Source texts of formatted documents
___
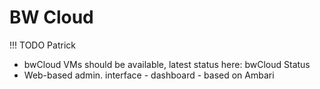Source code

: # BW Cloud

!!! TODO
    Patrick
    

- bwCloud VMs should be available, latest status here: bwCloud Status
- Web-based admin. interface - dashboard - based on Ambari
___
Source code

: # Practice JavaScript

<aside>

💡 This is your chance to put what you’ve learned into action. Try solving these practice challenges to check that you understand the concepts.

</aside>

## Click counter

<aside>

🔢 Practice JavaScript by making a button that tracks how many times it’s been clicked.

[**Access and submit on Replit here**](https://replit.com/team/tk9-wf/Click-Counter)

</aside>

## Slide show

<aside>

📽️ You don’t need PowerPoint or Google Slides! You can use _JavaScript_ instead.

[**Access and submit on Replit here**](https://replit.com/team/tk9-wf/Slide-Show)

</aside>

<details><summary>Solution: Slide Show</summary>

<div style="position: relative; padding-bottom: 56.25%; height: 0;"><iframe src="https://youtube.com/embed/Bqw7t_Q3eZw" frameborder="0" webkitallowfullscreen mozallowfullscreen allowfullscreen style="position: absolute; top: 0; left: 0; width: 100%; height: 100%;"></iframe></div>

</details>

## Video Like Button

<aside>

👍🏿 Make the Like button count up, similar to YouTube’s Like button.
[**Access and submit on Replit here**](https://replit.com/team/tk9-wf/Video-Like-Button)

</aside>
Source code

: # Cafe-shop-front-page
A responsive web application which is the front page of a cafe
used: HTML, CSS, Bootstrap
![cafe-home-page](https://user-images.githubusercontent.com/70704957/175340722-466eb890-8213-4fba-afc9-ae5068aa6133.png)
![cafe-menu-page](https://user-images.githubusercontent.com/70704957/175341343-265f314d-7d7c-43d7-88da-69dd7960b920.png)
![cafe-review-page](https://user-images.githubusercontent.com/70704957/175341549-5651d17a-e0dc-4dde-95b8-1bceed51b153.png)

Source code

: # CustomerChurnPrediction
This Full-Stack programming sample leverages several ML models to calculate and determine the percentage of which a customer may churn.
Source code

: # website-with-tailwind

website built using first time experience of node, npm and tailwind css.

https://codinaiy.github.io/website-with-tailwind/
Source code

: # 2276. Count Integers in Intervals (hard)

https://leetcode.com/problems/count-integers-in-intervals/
___
**PROBLEM REQUIREMENTS**
Locate every line in the records that contains the string "Like", matching case exactly, and copy each such line in full.

**THE ANSWER**
## Video Like Button
👍🏿 Make the Like button count up, similar to YouTube’s Like button.
[**Access and submit on Replit here**](https://replit.com/team/tk9-wf/Video-Like-Button)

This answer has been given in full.